Gurgel tirava o máximo de cada projeto. Os G-800 começaram como uma versão a gasolina dos furgões elétricos. Com o passar do tempo ganahram quatro faróis quadrados e foram oferecidos num enorme quantidade de variações.

A Quatro Rodas de dezembro de 82 testou os G-800 no ano de seu lançamento. Os veículos são nada mais que os utilitários Itaipu como motor VW boxer, sugestão que a revista diz ter sido dela. Os G-800 vinham com cabine simples ou dupla (com acabamento interno melhor) e 1.100 kg de carga. A cabine dupla estava equipada com uma tampa de fibra na caçamba, transformando-o em um imenso porta-malas e também chamou atenção o enorme espaço para as pernas no banco traseiro, bem como o espaço da caçamba, sem obstáculos medindo 2,42 por 1,51 metros . O carro possui três portas (duas do lado direito) e como outros modelos da marca, vinha com a entrada de ar no teto, chamado pela revista de "um teto solar rústico"
O terceiro modelo do G-800 era Maxi-Taxi, idealizado para os serviços de transporte executivo e táxi. O comportimento do motorista é separado por vidro do dos passageiros e podia ser abaixado eletricamente. Os pasageiros contavam com um banco interirço para três pessoas e mais um banco escamoteável atrás do motorista. Interessante notar que o Maxi-Taxi é apresentado como um veículo de linha.

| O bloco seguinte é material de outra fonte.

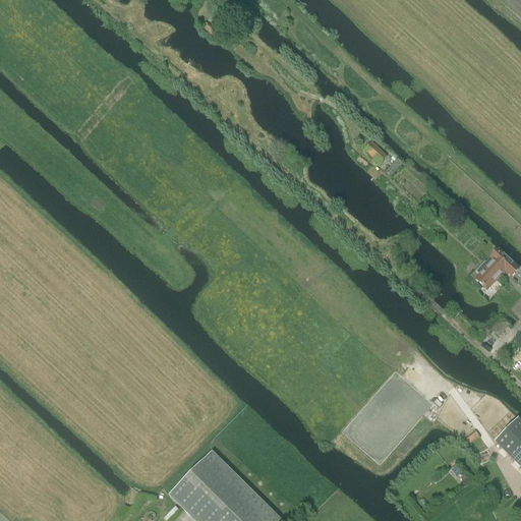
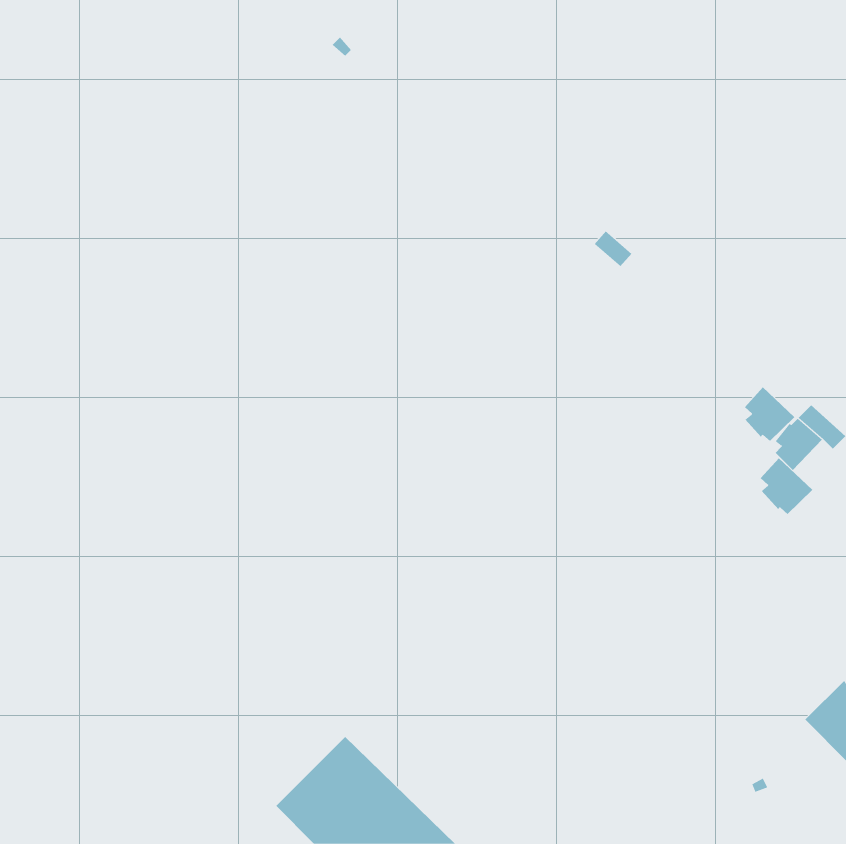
building: none -> [744,387,795,442]
building: none -> [760,457,813,515]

O Cruiser, de acordo com o repórter Paulo Facin, foi pensado em 1978 como um veículo para grandes viagens com a família e equipado com motor 302 V8 da Ford. Quando o primeiro protótipo ficou pronto em 1983 o veículo usava o boxer da VW como todos os outros modelos. O carro era um G-800 alongado 90 cm, com 3,10 de entre-eixos, quase 5 metros de comprimento, 1,63 de largura e 1,77 de altura e 1.200 kg. O gigante podia ter várias configurações e o do tinha no "salão" dois bancos para três passageiros frente a frente e uma mesa no meio. A produção era prevista para o segundo trimestre daquele ano, o que não aconteceu.

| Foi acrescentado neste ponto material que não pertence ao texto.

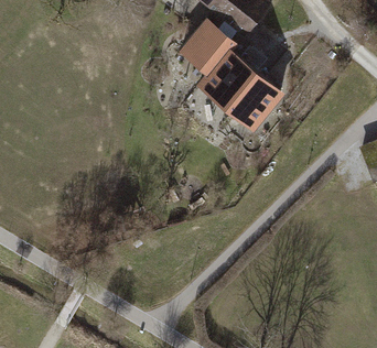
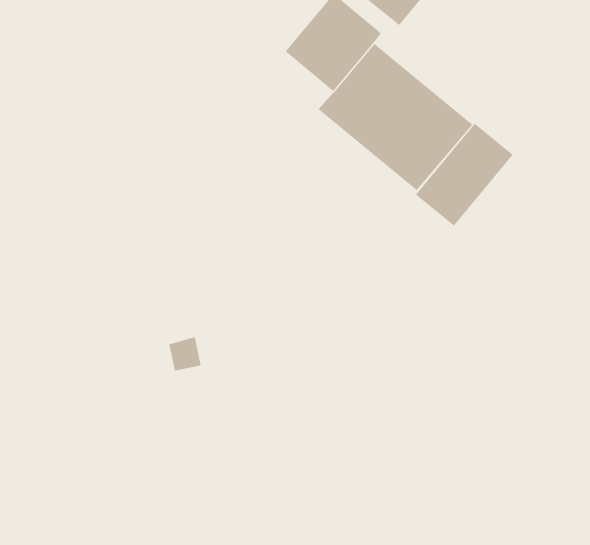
building: none -> [415,123,513,227]

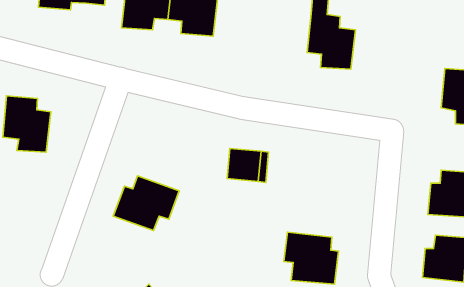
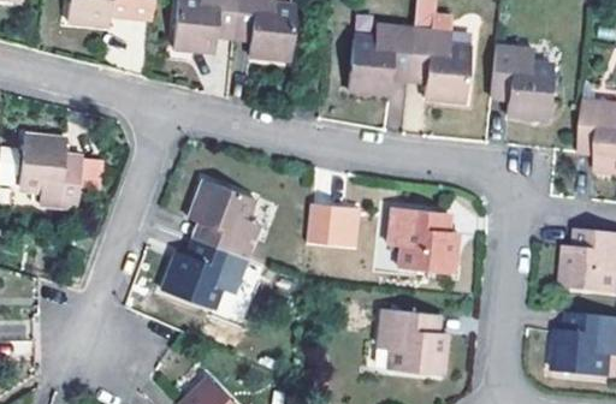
building: none -> [348,26,414,95]
building: none -> [490,48,550,120]
building: none -> [188,183,257,257]
building: none -> [390,208,458,274]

O catálogo de 1984 reproduzido no livro Gurgel: um sonho forjado em fibra, nos apresenta o G-800 como um veículo misto trabalho-lazer. Não foi sem motivo que o carro não foi sucesso no segmento de pick-ups de lazer. Em uma época de grande opções de carros de trabalho transformados em veículos de luxo, o G-800 era produzido nas versões LE mais simples, com um acabamento muito espartano, pobre mesmo e Luxo, que não mudava muita coisa. Como outros veículos da marca, o chassis era Plasteel com garantia de 100 mil km, possuía selectraction e as tomadas de ar no teto. Pode levar 1.100 kg de carga na caçamba e no interior (o banco traseiro é removível). Era oferecida nas versões CD (cabine dupla) e CS (cabine simples, com ou sem laterais), e com tampas de lona ou fibra para a caçamba, além do módulo de carga, um furgão, bombeiro e manutenção. Nesse ano o carro sofreu algumas mudanças, a mais importante os quatro faróis quadrados no lugar dos dois redondos, além de novos bancos, volante, para-choques e limpador de para-brisa com duas velocidades.

O folder de 1986 não traz nenhuma mudança na linha.

O catálogo da Gurgel comprova que o G-800 é com maior quantidade de variações, podendo vir nos modelos CD, CS com ou sem laterais, ambas podendo ter capota de lona (alta ou baixa) ou fibra na caçamba, furgão (com módulo de carga), bombeiro, coleta de cães, polícia, IML, ambulância e emergência. O texto não cita, mas nas fotos aparece um Máxi-Táxi (sic), uma versão especial de passageiros e um transporte de valores.